Na dit verslag, tijdens de voltooiing van zijn postdoctorale studies aan de Belgische Universiteit van Leuven, diende pater Bashar Warda de Chaldeeuwse gemeenschap in Nederland en zijn diensten waren beperkt tot Bourne. Nadat pater Bashar zijn studie had afgerond en terugkeerde naar Irak, begonnen serieuze stappen met de benoeming van een priester voor de Chaldeeuwse gemeenschap in Nederland.

In 2000 ontving de gemeenschap pater Maher Kurel Kahuri van de Chaldeeuwse Apostel van de Chaldeeuwse Heilige Mar Thomas in Nederland, maar de officiële viering van de opening van de Khurna vond plaats op 28-4-2002 in aanwezigheid van kardinaal Adrianas Simmons, monseigneur Rentink, pater Monseigneur Philip Najm, pater Maher, pater Sanders en pater Ben Fukink Dominican die de Organisatie van Coramacratorium (Organisatie voor de Bijstand aan Buitenlandse Khornats) vertegenwoordigden met een groot aantal leden van de gemeenschap uit heel Nederland en in een feestelijke sfeer die de gelegenheid waardig was.

Op 6-8-2001 werd in Nederland het Khurna Comité gevormd en het correspondentieadres van Al-Khurna was het adres van de woonplaats van pater Maher in de stad Al-Mello.
Pater Maher begon zijn werk door de gemeenschap op te delen in zes centra op basis van de concentratie in Nederland, namelijk Amsterdam, Arnhem, Borna, Hochvin, Rotterdam en Woddenberg. Vader Maher diende Khurna tot augustus 2003 toen hij op 4-8-2003 naar Australië vertrok.

Het Khurna-comité en onder leiding van pater monseigneur Philippe en pater monseigneur Rentink probeerde het werk van Khurna voort te zetten en diensten te verlenen aan de leden van de gemeenschap door de ouders toe te vertrouwen door monseigneur Philip die in Rome woonden voor studiedoeleinden of die in Nederland waren voor bezoekdoeleinden, vooral bij feestelijke gelegenheden zoals Kerstmis, Pasen en anderen.

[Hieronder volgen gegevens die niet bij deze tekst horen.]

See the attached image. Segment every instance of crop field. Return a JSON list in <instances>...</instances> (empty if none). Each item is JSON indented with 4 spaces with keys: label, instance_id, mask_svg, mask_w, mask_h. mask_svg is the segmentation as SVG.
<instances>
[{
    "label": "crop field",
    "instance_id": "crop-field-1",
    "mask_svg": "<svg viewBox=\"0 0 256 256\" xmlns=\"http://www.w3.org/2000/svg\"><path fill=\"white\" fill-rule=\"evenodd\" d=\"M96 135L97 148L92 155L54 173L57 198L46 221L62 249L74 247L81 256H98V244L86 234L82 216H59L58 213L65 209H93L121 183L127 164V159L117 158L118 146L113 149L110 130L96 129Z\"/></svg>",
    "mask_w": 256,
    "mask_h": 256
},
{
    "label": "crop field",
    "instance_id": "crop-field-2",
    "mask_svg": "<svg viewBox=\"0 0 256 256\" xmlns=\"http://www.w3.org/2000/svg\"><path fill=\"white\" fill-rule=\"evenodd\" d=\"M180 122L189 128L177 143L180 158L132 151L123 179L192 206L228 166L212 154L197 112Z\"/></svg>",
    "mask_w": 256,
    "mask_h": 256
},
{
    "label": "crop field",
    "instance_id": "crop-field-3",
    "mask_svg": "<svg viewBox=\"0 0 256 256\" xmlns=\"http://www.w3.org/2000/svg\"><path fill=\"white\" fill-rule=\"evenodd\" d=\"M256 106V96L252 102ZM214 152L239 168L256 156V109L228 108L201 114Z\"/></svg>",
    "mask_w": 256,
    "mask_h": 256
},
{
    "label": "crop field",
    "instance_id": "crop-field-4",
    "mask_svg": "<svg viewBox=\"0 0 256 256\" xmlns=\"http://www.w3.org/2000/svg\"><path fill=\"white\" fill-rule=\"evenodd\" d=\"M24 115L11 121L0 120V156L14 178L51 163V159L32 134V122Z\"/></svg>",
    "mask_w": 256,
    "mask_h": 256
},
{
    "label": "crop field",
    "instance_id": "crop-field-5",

Pater Firas Ghazi Youssef begon zijn werk als Khoury voor de Kaldaniya Profeet Khurna Mar Touma in juli 2004 en wordt tot op de dag van vandaag bijgestaan door een pastorale raad genaamd het Centraal Comité naast de comités van de centra, en hij is begonnen met zijn werk ijverig en doorzettingsvermogen, en meer dan de helft van de leden van de gemeenschap zijn bereikt, maar er is nog steeds veel werk op de loer gelegd en vader Firas brengt van tijd tot tijd goddelijke offers in andere gebieden, behalve de zes centra die als vluchtelingencentra en anderen worden genoemd.